» To-do item: Your job is to retype the records exactly while dropping every picture.
____
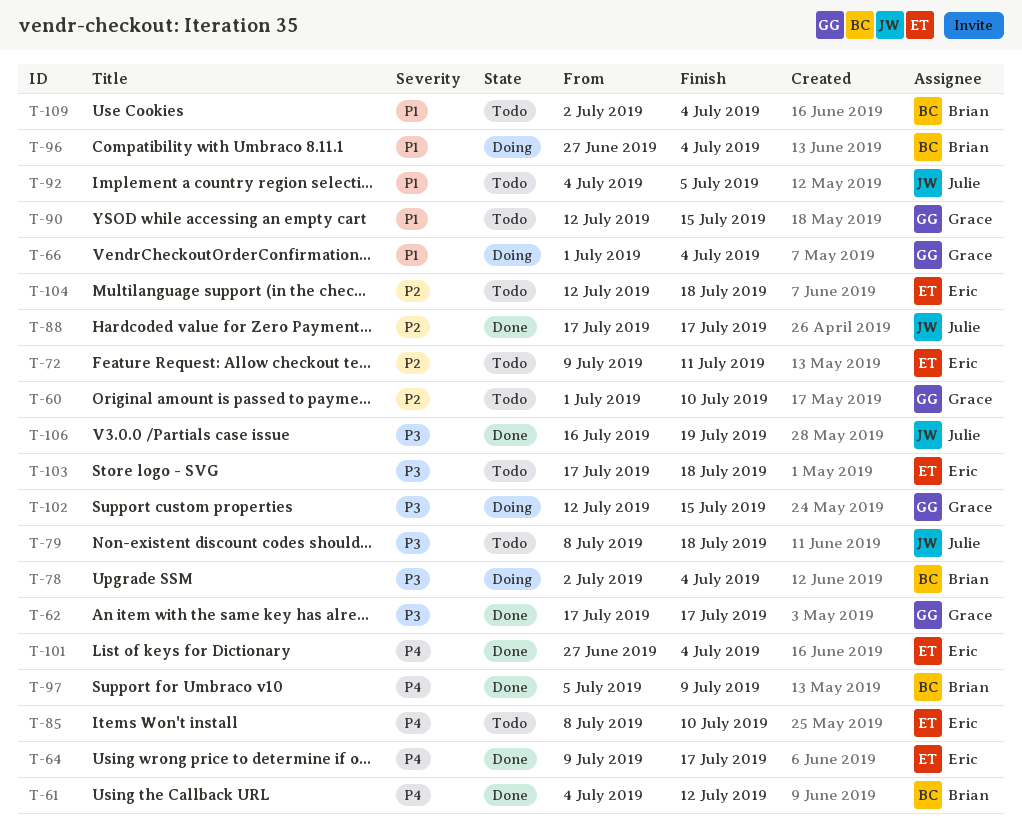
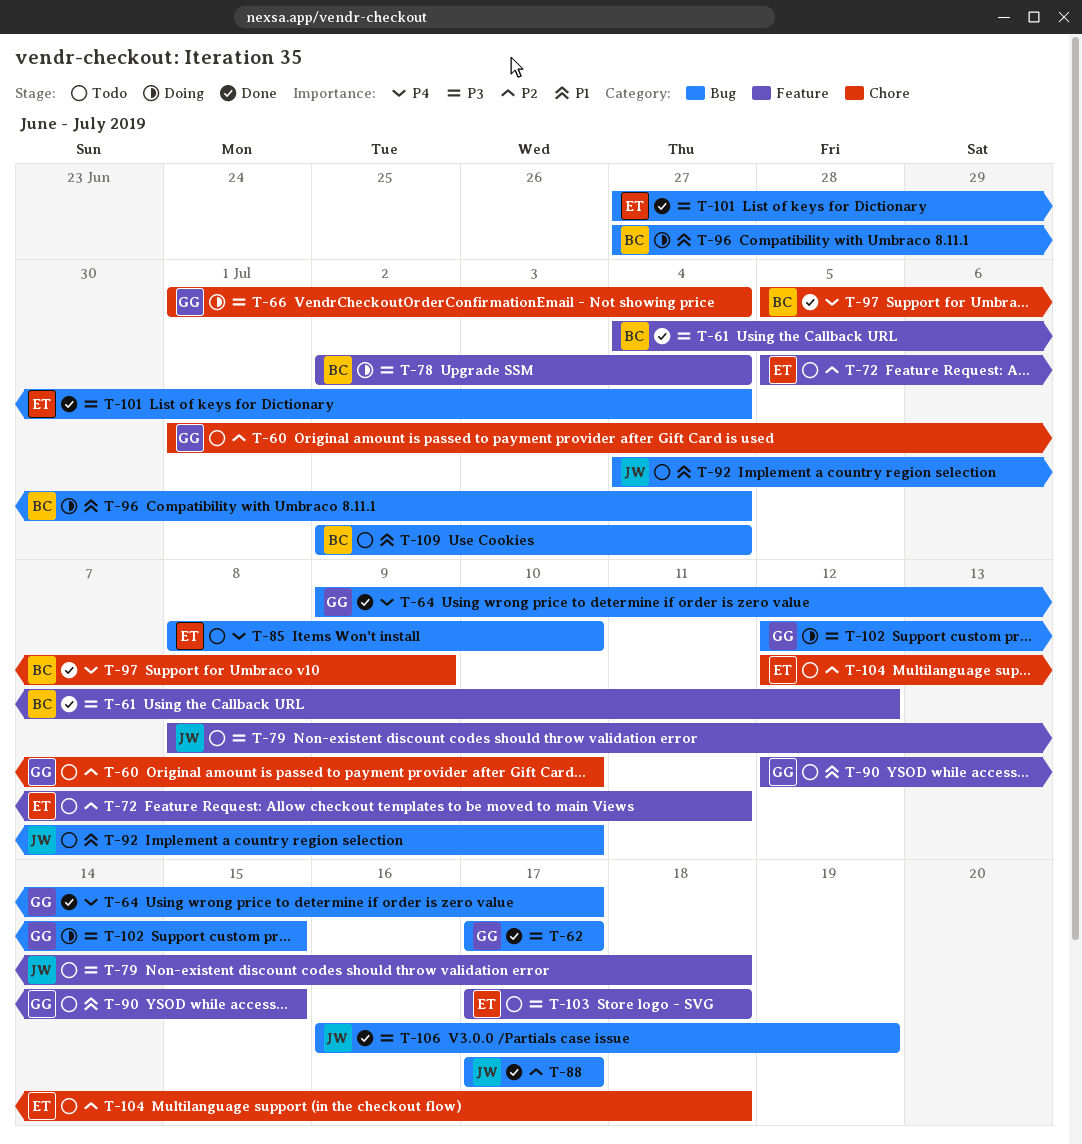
T-61, priority: P4 -> P3
T-64, owner: Eric -> Grace
T-66, priority: P1 -> P3
T-72, start: Jul 9 -> Jul 5
T-92, due: Jul 5 -> Jul 10
T-101, priority: P4 -> P3

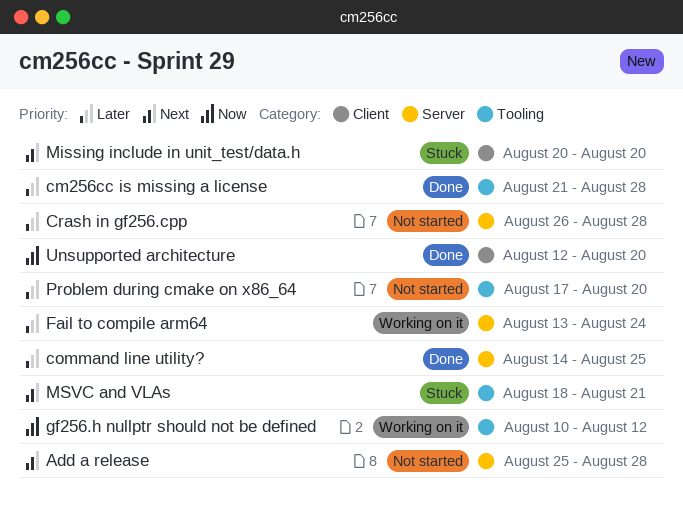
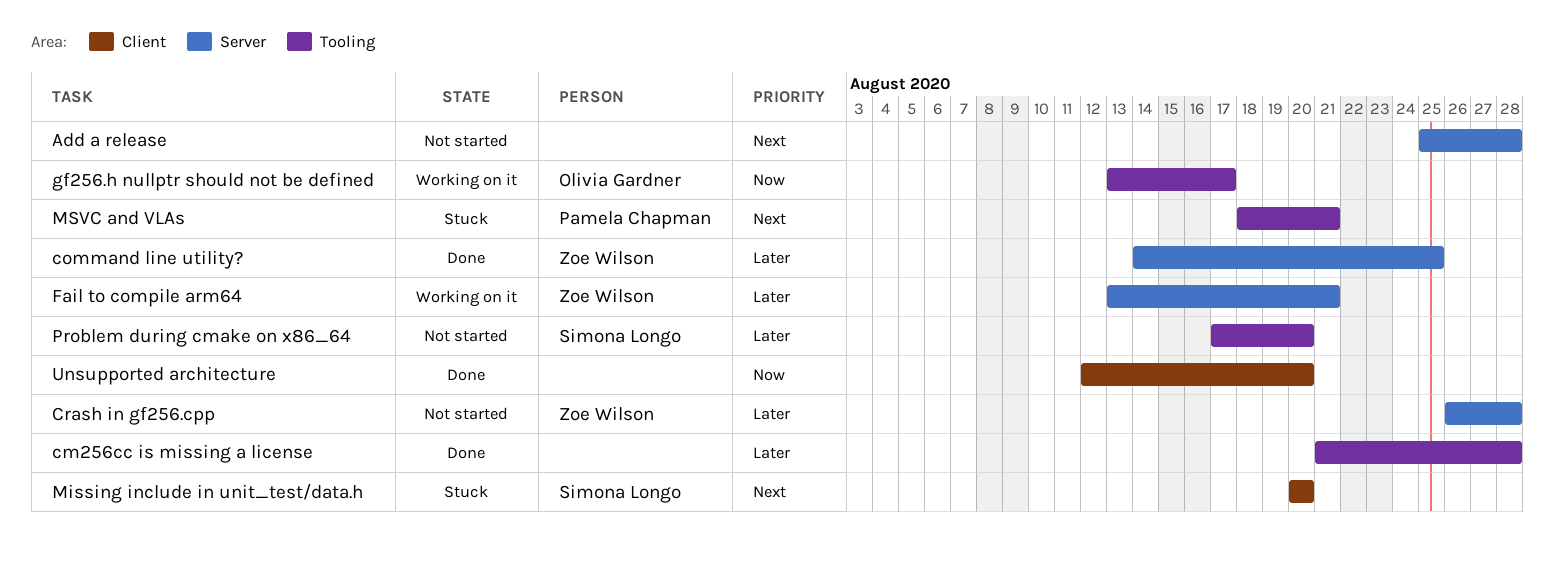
Fail to compile arm64, due: Aug 24 -> Aug 21
gf256.h nullptr should not be defined, start: Aug 10 -> Aug 13
gf256.h nullptr should not be defined, due: Aug 12 -> Aug 17

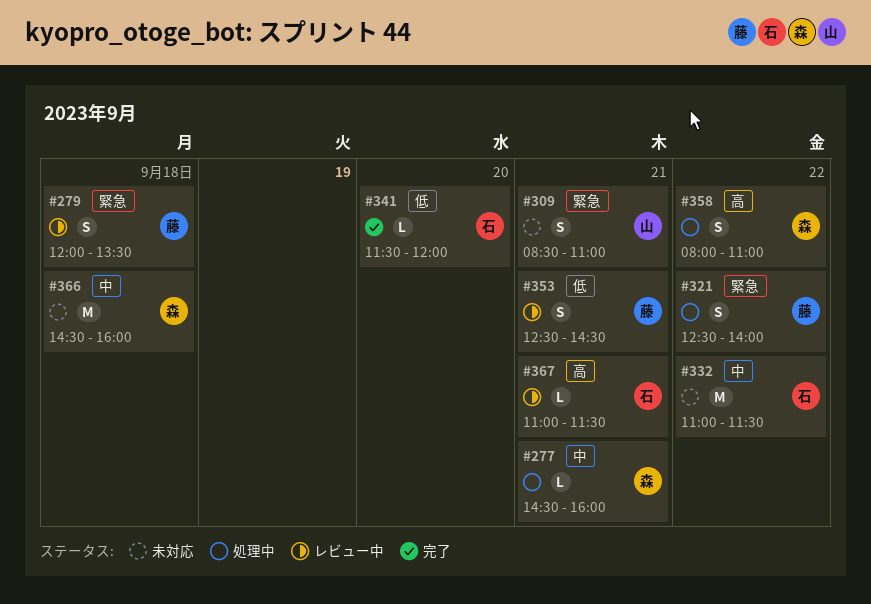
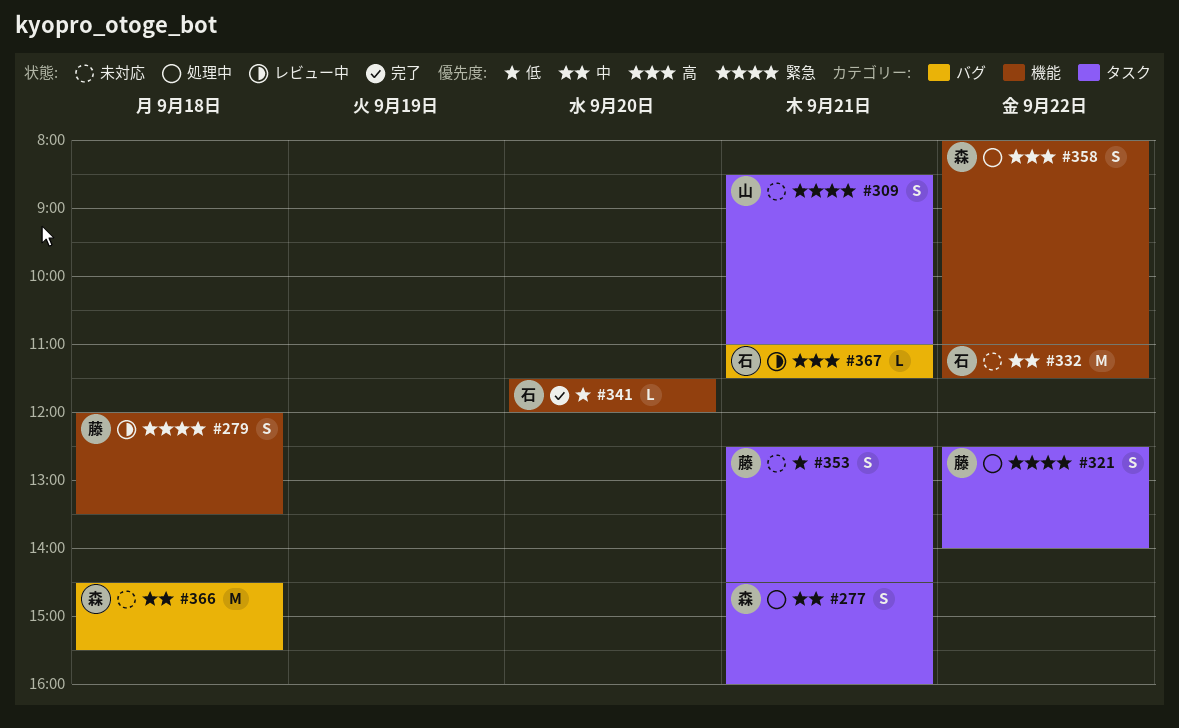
#277, estimate: L -> S
#353, status: レビュー中 -> 未対応
#366, ends: 16:00 -> 15:30

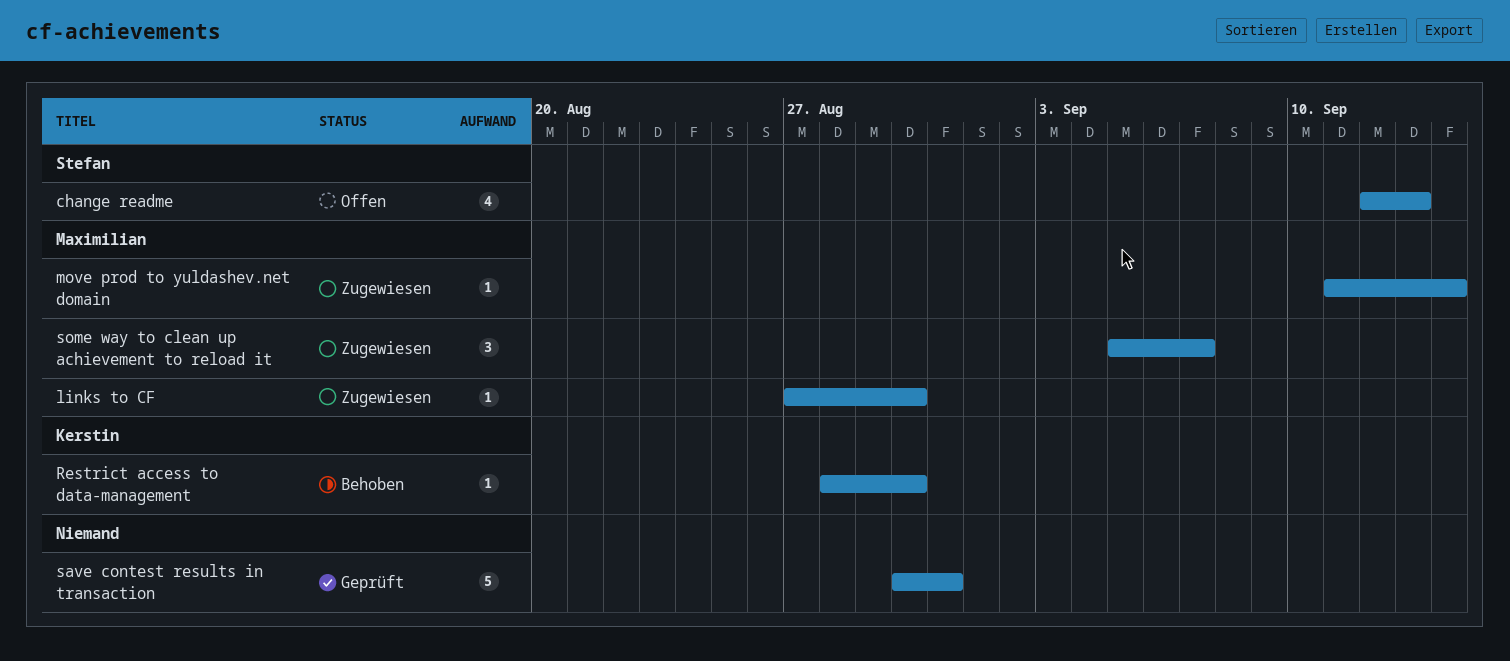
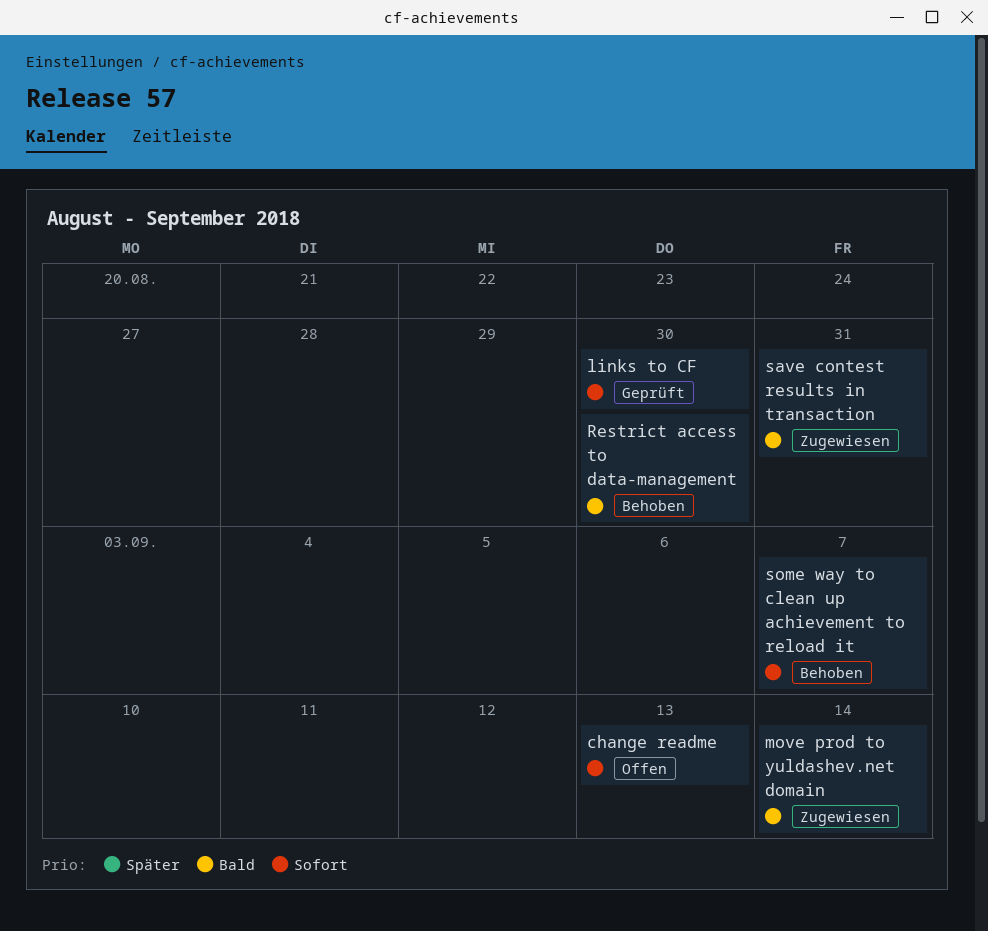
links to CF, status: Zugewiesen -> Geprüft
save contest results in transaction, status: Geprüft -> Zugewiesen
some way to clean up achievement to reload it, status: Zugewiesen -> Behoben

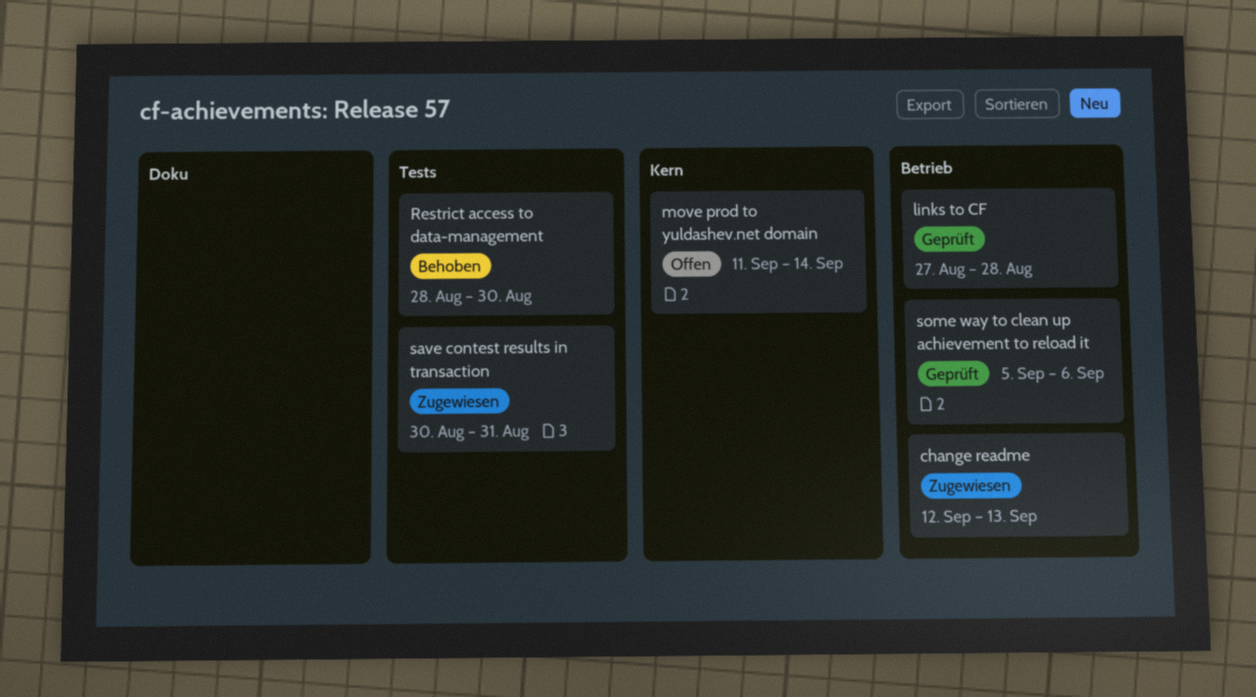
change readme, status: Offen -> Zugewiesen
links to CF, due: Aug 30 -> Aug 28
move prod to yuldashev.net domain, status: Zugewiesen -> Offen
some way to clean up achievement to reload it, status: Behoben -> Geprüft
some way to clean up achievement to reload it, due: Sep 7 -> Sep 6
____
» Result of the task:
T-61, priority: P4 -> P3
T-64, owner: Eric -> Grace
T-66, priority: P1 -> P3
T-72, start: Jul 9 -> Jul 5
T-92, due: Jul 5 -> Jul 10
T-101, priority: P4 -> P3

Fail to compile arm64, due: Aug 24 -> Aug 21
gf256.h nullptr should not be defined, start: Aug 10 -> Aug 13
gf256.h nullptr should not be defined, due: Aug 12 -> Aug 17

#277, estimate: L -> S
#353, status: レビュー中 -> 未対応
#366, ends: 16:00 -> 15:30

links to CF, status: Zugewiesen -> Geprüft
save contest results in transaction, status: Geprüft -> Zugewiesen
some way to clean up achievement to reload it, status: Zugewiesen -> Behoben

change readme, status: Offen -> Zugewiesen
links to CF, due: Aug 30 -> Aug 28
move prod to yuldashev.net domain, status: Zugewiesen -> Offen
some way to clean up achievement to reload it, status: Behoben -> Geprüft
some way to clean up achievement to reload it, due: Sep 7 -> Sep 6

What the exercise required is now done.